TASK ITEM
Some of the lines below need repeating. Reproduce exactly those between the lines holding "download Roblox for Windows 10" and "increasing one’s website traffic.", inclusive.

RECORDS TO PROCESS
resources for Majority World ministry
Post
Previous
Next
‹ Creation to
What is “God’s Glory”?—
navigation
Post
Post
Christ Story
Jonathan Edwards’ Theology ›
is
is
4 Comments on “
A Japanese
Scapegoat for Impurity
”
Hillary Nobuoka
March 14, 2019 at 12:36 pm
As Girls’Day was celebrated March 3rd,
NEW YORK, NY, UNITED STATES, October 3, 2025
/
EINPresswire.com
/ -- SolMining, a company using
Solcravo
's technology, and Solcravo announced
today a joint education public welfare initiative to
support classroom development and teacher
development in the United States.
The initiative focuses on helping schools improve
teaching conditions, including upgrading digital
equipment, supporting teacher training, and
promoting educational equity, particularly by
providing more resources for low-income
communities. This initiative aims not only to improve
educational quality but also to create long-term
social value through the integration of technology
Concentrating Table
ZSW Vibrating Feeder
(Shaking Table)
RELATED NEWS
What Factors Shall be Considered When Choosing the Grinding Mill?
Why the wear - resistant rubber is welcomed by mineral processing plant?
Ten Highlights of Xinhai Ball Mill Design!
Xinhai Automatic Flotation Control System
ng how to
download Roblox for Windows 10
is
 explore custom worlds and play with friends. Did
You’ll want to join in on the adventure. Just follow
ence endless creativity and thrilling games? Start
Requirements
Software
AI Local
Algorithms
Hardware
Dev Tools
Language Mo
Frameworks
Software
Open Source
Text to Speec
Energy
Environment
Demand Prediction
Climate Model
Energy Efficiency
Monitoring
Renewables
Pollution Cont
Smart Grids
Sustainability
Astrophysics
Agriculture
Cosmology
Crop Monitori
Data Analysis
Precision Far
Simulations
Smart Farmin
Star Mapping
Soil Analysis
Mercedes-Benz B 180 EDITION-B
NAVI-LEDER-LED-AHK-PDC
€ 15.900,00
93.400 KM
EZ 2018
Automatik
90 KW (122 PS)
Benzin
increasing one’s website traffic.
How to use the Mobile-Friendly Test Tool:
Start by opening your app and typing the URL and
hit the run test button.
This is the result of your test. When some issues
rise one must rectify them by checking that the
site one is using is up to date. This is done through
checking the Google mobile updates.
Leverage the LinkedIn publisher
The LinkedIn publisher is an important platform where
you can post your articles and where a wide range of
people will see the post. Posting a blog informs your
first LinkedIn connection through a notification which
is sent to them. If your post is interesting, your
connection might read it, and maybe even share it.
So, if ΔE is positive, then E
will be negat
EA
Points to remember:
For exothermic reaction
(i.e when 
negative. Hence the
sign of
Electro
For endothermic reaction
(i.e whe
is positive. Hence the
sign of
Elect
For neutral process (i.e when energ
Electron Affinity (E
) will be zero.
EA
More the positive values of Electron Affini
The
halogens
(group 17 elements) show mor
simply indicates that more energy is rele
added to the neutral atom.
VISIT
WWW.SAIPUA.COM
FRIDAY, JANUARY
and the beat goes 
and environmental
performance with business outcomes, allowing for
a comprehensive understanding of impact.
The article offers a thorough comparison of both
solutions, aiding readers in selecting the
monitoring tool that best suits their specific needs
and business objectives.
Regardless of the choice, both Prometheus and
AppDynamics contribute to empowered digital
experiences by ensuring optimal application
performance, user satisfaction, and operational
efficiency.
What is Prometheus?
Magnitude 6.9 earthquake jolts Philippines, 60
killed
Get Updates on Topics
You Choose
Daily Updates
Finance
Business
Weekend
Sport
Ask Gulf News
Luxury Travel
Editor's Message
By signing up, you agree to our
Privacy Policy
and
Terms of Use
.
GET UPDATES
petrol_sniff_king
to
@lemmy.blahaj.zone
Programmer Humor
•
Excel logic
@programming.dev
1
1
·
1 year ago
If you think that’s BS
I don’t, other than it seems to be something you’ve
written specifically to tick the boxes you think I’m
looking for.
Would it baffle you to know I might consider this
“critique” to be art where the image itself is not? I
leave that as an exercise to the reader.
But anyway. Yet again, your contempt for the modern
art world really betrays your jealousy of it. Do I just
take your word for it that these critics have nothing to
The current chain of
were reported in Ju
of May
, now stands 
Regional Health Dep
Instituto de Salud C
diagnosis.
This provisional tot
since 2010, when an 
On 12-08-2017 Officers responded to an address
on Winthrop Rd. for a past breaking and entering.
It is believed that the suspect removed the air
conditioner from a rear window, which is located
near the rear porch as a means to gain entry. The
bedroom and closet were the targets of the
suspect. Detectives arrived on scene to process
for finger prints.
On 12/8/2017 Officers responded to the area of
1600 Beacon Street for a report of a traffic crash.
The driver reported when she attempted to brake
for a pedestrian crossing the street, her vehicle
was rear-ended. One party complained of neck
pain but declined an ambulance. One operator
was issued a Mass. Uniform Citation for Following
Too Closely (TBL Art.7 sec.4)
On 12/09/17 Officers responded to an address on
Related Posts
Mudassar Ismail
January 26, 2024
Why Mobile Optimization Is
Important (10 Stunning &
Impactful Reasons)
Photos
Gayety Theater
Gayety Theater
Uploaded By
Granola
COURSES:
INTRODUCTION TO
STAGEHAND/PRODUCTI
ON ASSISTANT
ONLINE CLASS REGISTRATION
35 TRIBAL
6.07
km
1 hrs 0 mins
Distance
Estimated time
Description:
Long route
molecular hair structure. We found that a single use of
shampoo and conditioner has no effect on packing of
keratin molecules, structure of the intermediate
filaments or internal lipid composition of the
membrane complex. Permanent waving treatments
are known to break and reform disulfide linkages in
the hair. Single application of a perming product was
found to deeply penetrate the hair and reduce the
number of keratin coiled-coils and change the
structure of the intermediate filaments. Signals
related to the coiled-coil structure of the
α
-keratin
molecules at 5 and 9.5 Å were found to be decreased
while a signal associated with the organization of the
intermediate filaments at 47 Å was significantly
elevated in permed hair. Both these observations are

REPLY TO THE EXERCISE
download Roblox for Windows 10
is
 explore custom worlds and play with friends. Did
You’ll want to join in on the adventure. Just follow
ence endless creativity and thrilling games? Start
Requirements
Software
AI Local
Algorithms
Hardware
Dev Tools
Language Mo
Frameworks
Software
Open Source
Text to Speec
Energy
Environment
Demand Prediction
Climate Model
Energy Efficiency
Monitoring
Renewables
Pollution Cont
Smart Grids
Sustainability
Astrophysics
Agriculture
Cosmology
Crop Monitori
Data Analysis
Precision Far
Simulations
Smart Farmin
Star Mapping
Soil Analysis
Mercedes-Benz B 180 EDITION-B
NAVI-LEDER-LED-AHK-PDC
€ 15.900,00
93.400 KM
EZ 2018
Automatik
90 KW (122 PS)
Benzin
increasing one’s website traffic.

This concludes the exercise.